#### Task directions
Once you reach the line that holds "M402 688 413" in the listing below, output it and every line after it through the line that holds "M1228 638 1262", word for word.

#### Records shown
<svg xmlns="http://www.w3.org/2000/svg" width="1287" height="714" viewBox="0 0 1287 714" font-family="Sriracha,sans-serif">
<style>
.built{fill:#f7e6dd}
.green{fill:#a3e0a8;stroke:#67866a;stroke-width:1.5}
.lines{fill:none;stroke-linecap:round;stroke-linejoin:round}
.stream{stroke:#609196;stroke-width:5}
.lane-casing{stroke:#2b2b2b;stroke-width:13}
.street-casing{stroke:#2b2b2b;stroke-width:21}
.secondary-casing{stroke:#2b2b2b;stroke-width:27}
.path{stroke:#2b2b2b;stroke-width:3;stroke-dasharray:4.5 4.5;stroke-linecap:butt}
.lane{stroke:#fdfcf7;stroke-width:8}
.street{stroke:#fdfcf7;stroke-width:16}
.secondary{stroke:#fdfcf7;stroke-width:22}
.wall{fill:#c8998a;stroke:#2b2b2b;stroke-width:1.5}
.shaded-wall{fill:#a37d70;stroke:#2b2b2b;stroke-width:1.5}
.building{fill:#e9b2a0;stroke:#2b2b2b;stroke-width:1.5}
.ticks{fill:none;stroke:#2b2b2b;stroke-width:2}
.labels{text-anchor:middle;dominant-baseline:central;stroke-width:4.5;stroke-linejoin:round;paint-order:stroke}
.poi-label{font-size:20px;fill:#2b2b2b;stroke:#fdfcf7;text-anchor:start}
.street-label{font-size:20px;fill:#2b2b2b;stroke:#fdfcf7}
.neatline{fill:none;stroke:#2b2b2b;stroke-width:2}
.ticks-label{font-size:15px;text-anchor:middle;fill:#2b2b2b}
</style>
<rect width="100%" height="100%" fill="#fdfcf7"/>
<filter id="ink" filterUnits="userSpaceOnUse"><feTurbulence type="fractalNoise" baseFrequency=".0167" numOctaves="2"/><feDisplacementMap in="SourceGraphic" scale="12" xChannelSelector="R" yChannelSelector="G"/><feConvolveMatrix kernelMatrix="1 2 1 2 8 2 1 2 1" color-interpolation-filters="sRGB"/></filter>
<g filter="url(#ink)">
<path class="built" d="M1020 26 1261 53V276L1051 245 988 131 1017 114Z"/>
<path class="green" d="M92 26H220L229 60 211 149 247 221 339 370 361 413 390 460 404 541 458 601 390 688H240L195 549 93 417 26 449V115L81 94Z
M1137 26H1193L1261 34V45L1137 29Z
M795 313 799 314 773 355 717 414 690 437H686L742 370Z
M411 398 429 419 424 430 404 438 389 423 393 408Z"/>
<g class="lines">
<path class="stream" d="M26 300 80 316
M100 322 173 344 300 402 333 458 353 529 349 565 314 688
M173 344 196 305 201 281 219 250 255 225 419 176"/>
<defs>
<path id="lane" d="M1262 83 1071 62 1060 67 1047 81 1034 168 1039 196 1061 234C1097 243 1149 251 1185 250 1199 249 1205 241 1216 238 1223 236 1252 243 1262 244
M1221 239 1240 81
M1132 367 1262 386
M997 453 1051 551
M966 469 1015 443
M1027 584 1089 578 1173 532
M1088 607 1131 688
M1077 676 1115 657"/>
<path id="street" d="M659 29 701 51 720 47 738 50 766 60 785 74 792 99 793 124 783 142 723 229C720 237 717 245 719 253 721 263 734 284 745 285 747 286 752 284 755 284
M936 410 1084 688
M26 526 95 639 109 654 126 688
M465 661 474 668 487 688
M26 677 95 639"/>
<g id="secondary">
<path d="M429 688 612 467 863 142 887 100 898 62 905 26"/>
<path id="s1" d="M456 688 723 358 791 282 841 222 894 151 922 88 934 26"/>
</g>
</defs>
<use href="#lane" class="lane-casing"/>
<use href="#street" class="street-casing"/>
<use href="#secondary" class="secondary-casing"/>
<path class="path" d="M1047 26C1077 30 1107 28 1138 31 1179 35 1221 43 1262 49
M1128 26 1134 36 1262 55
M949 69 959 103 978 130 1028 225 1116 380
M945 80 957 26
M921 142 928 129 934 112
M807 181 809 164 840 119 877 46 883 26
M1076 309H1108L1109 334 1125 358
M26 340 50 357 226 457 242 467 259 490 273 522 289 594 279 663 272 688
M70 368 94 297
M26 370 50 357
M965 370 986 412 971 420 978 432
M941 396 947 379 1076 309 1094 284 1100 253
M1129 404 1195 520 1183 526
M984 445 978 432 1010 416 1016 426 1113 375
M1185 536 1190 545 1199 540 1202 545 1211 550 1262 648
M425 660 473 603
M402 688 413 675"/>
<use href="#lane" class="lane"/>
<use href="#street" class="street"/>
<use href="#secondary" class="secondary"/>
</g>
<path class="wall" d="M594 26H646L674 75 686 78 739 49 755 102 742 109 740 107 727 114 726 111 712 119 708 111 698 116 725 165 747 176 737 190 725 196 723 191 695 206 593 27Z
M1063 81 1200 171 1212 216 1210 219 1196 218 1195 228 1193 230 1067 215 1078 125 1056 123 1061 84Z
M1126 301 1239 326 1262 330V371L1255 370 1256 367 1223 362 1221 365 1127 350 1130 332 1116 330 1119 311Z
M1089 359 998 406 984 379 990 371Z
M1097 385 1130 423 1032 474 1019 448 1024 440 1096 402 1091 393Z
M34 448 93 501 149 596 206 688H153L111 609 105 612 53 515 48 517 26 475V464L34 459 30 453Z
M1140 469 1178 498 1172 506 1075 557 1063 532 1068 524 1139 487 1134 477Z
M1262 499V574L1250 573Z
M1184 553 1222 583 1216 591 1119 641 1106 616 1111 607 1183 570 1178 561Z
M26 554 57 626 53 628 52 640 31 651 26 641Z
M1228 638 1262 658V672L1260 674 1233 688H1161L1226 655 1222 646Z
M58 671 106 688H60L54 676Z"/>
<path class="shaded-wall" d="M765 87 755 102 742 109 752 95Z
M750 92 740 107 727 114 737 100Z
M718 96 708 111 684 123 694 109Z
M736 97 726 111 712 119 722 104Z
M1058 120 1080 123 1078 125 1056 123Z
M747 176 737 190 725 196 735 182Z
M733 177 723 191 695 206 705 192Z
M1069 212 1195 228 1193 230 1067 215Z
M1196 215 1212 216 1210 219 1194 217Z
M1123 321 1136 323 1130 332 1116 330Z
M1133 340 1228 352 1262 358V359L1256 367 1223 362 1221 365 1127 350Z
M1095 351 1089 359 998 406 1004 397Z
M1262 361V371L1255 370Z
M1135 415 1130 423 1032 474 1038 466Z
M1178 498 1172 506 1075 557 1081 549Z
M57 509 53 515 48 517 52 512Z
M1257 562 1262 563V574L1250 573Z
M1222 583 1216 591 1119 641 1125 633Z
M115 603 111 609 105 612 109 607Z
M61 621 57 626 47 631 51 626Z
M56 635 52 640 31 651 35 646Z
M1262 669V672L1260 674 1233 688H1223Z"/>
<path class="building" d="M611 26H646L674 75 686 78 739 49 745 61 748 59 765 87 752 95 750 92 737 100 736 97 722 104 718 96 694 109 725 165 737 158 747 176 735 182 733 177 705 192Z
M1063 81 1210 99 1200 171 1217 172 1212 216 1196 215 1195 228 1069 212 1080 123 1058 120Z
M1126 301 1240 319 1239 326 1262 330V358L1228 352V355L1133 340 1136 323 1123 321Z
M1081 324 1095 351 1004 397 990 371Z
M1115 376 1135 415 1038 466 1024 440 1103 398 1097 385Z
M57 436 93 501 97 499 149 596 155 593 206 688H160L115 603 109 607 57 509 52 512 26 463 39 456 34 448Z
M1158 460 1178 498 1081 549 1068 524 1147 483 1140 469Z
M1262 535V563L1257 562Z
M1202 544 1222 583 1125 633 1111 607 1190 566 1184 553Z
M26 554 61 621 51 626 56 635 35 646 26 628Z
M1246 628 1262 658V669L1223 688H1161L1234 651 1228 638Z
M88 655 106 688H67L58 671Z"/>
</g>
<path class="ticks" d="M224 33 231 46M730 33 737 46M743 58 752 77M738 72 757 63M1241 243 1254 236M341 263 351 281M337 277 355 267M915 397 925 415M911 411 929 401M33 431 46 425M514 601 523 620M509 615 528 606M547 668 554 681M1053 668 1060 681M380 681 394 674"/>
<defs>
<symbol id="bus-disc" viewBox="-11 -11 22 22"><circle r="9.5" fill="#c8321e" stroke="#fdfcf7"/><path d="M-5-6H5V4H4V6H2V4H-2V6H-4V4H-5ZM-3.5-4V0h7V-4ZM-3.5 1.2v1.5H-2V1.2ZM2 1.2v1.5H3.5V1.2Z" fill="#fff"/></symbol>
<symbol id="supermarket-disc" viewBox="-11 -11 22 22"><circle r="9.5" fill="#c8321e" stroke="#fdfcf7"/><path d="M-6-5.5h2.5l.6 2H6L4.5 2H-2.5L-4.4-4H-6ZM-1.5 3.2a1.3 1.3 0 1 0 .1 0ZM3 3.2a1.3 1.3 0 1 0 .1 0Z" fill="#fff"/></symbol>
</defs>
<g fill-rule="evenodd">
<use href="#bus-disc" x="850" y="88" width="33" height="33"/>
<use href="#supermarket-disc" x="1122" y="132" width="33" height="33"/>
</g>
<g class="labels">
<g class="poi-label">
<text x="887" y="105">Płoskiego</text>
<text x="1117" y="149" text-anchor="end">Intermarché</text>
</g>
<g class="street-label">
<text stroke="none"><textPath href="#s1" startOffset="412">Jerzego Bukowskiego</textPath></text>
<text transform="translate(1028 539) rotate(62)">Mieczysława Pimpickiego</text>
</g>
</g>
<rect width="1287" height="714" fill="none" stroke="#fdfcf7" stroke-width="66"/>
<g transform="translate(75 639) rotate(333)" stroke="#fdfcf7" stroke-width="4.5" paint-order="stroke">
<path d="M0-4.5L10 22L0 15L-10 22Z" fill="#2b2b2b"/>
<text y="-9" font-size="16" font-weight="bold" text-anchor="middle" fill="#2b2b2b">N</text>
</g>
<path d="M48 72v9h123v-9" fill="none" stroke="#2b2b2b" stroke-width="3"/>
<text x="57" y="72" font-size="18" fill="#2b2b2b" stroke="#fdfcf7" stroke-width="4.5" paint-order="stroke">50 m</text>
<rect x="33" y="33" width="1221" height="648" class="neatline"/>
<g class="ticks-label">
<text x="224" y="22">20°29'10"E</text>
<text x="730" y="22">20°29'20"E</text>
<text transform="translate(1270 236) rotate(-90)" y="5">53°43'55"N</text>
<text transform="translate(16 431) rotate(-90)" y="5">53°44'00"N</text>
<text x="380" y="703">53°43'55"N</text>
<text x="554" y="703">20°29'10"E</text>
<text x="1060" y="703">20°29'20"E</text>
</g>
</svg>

#### Task result
M402 688 413 675"/>
<use href="#lane" class="lane"/>
<use href="#street" class="street"/>
<use href="#secondary" class="secondary"/>
</g>
<path class="wall" d="M594 26H646L674 75 686 78 739 49 755 102 742 109 740 107 727 114 726 111 712 119 708 111 698 116 725 165 747 176 737 190 725 196 723 191 695 206 593 27Z
M1063 81 1200 171 1212 216 1210 219 1196 218 1195 228 1193 230 1067 215 1078 125 1056 123 1061 84Z
M1126 301 1239 326 1262 330V371L1255 370 1256 367 1223 362 1221 365 1127 350 1130 332 1116 330 1119 311Z
M1089 359 998 406 984 379 990 371Z
M1097 385 1130 423 1032 474 1019 448 1024 440 1096 402 1091 393Z
M34 448 93 501 149 596 206 688H153L111 609 105 612 53 515 48 517 26 475V464L34 459 30 453Z
M1140 469 1178 498 1172 506 1075 557 1063 532 1068 524 1139 487 1134 477Z
M1262 499V574L1250 573Z
M1184 553 1222 583 1216 591 1119 641 1106 616 1111 607 1183 570 1178 561Z
M26 554 57 626 53 628 52 640 31 651 26 641Z
M1228 638 1262 658V672L1260 674 1233 688H1161L1226 655 1222 646Z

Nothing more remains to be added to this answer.